Excerto selecionado:
________
Pouco mais de um ano passado, mais concretamente em 8 de Novembro de 1994, através da Resolução n.° 955 (1994), a ONU, estabelece o Tribunal Criminal Internacional para o Ruanda.

Refira-se também o caso da Serra Leoa, que igualmente conduziu à criação de um tribunal especial penal internacional, mas com traços particulares pois resulta de um acordo entre a ONU e o governo da Serra Leoa, de 16 de Janeiro de 2002, para julgar os conflitos após 30 de Novembro de 1996 e na sequência da Resolução nº 1315, de 14 de Agosto de 2000, do Conselho de Segurança (CS) que mandatou o Secretário-Geral para negociar um acordo para esse objectivo.

Essas duas instâncias (não se abrange pelos factos aduzidos o caso do Tribunal para a Serra Leoa), que visaram julgar os crimes cometidos, no âmbito dos conflitos em causa, foram criadas, não por um tratado internacional, como o TPI, mas sim por decisões do Conselho de Segurança das Nações Unidas, sob a égide do capítulo VII da Carta das Nações Unidas (ameaças à paz e segurança internacionais), o que torna as suas normas obrigatórias para todos os Estados.

Em 1994, a Assembleia-geral da ONU aprecia uma proposta de um Tribunal que julgue casos de genocídio, crimes de guerra e contra a humanidade.

segunda-feira, 12 de fevereiro de 2007

As Causas Mediatas (Perspectivas Políticas)

O Século XX, foi já considerado o século negro da Humanidade. Desde os conflitos que levaram à Primeira Grande Guerra Mundial, passando pela Segunda Guerra Mundial, até ao rescaldo da Guerra-fria, não olvidando toda uma gama de conflitos regionais, o século XX foi o mais sangrento da História do Homem.

Apesar, destes factos insofismáveis, de total falhanço da eficácia internacional dos Direitos Humanos, a dificuldade de se instituir um instrumento imprescindível na efectivação da coercibilidade destas normas resultava à saciedade.

Pelo que foram vários os motivos subjacentes ao implodir das resistências (e que ainda resistem) das estruturas anquilosadas que regeram nos últimos séculos as relações internacionais.

Entre eles, vislumbram-se o fim da Guerra-fria, que tornou menos densificados os respectivos alinhamentos ideológicos e inerentes belicismos, que bloqueavam a evolução do Direito Internacional; a globalização e o mundo plano; a carência de coordenações internacionais perante ameaças de “inimigos” não identificáveis como actores estatais v.g. o problema do terrorismo praticado pela Al-Qaeda; o deflagrar de inúmeros conflitos locais e regionais em virtude do fim dos “blocos”, etc.
________
Informação fornecida:
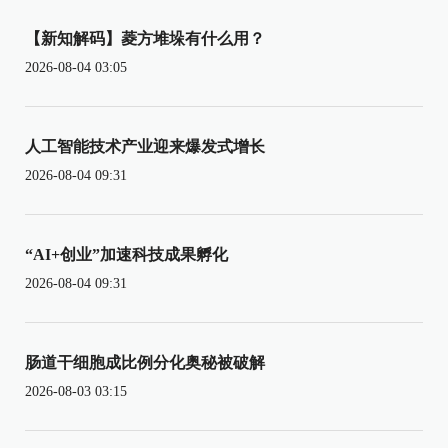
【新知解码】菱方堆垛有什么用？
2026-08-04 03:05
人工智能技术产业迎来爆发式增长
2026-08-04 09:31
“AI+创业”加速科技成果孵化
2026-08-04 09:31
肠道干细胞成比例分化奥秘被破解
2026-08-03 03:15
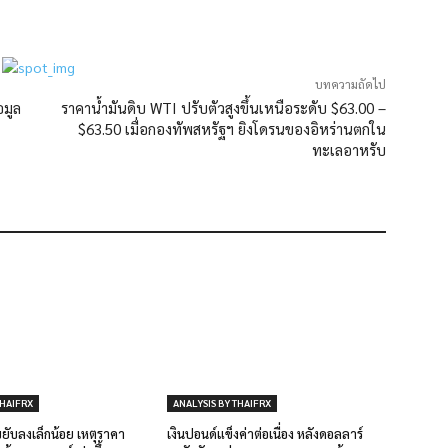
บทความถัดไป
อมูล
ราคาน้ำมันดิบ WTI ปรับตัวสูงขึ้นเหนือระดับ $63.00 –
$63.50 เมื่อกองทัพสหรัฐฯ ยิงโดรนของอิหร่านตกใน
ทะเลอาหรับ
THAIFRX
ANALYSIS BY THAIFRX
ับลงเล็กน้อย เหตุราคา
เงินปอนด์แข็งค่าต่อเนื่อง หลังดอลลาร์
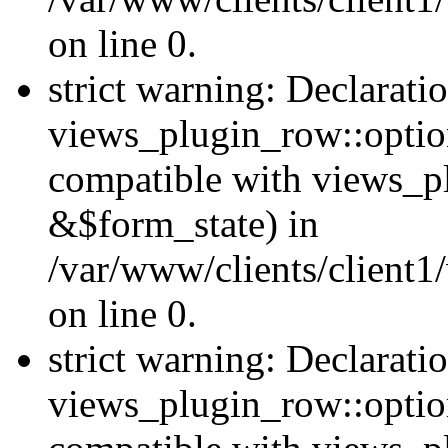
on line 0.
strict warning: Declarati
views_plugin_row::option
compatible with views_p
&$form_state) in
/var/www/clients/client1
on line 0.
strict warning: Declarati
views_plugin_row::optio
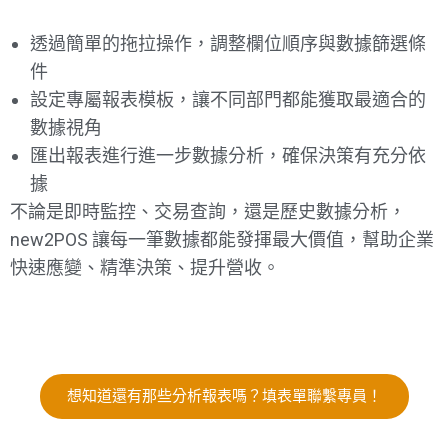
透過簡單的拖拉操作，調整欄位順序與數據篩選條
件
設定專屬報表模板，讓不同部門都能獲取最適合的
數據視角
匯出報表進行進一步數據分析，確保決策有充分依
據
不論是即時監控、交易查詢，還是歷史數據分析，
new2POS 讓每一筆數據都能發揮最大價值，幫助企業
快速應變、精準決策、提升營收。
想知道還有那些分析報表嗎？填表單聯繫專員！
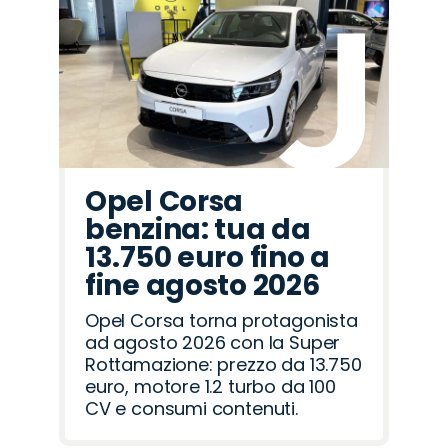
Citroën
Jaecoo
Peugeot
Alfa
Land
Mazda
Cupra
Opel
Hyundai
Abarth
Fiat
Lancia
Jeep
Omoda
Seat
Romeo
Rover
Opel Corsa
benzina: tua da
13.750 euro fino a
fine agosto 2026
Opel Corsa torna protagonista
ad agosto 2026 con la Super
Rottamazione: prezzo da 13.750
euro, motore 1.2 turbo da 100
CV e consumi contenuti.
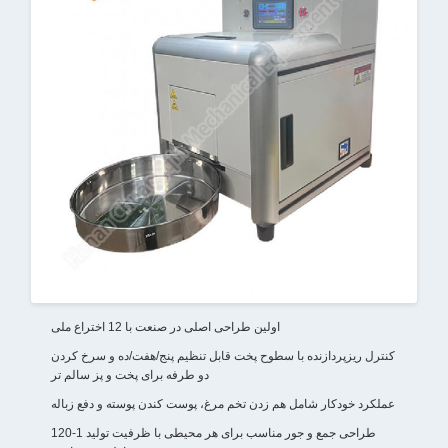
اولین طراحی اصلی در صنعت با 12 اختراع ملی
کنترل ریزپردازنده با سطوح پخت قابل تنظیم پنج/هفت/ده و سرخ کردن
دو طرفه برای پخت و پز سالم تر
عملکرد خودکار شامل هم زدن تخم مرغ، پوست کندن پوسته و دفع زباله
طراحی جمع و جور مناسب برای هر محیطی با ظرفیت تولید 1-120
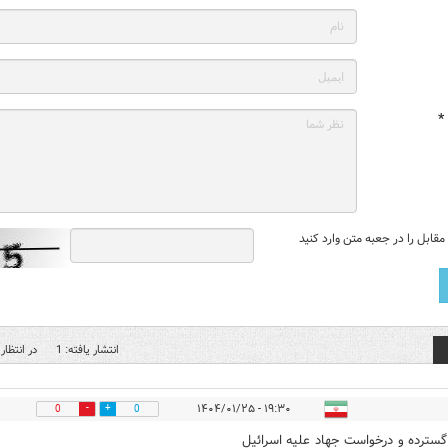
*
قابل را در جعبه متن وارد کنید
انتشار یافته: 1
در انتظار 
۱۹:۳۰ - ۱۴۰۴/۰۱/۲۵
0
0
سترده و درخواست جهاد علیه اسرائیل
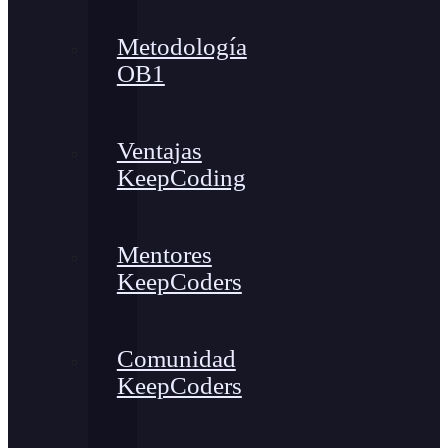
Metodología
OB1
Ventajas
KeepCoding
Mentores
KeepCoders
Comunidad
KeepCoders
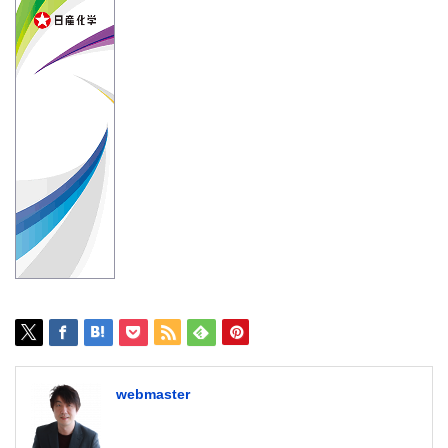
webmaster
________
Explorar o material:
(A) De acordo com o excerto sobre os tribunais penais internacionais, em que data e por que resolução a ONU estabeleceu o Tribunal Criminal Internacional para o Ruanda?
(B) No excerto sobre os tribunais penais internacionais, reproduza tudo desde "O Século XX, foi" até "História do Homem.", trocando "negro" por "sombrio".

Resultados por tarefa:
(A) Em 8 de Novembro de 1994, através da Resolução n.° 955 (1994).

(B)
O Século XX, foi já considerado o século sombrio da Humanidade. Desde os conflitos que levaram à Primeira Grande Guerra Mundial, passando pela Segunda Guerra Mundial, até ao rescaldo da Guerra-fria, não olvidando toda uma gama de conflitos regionais, o século XX foi o mais sangrento da História do Homem.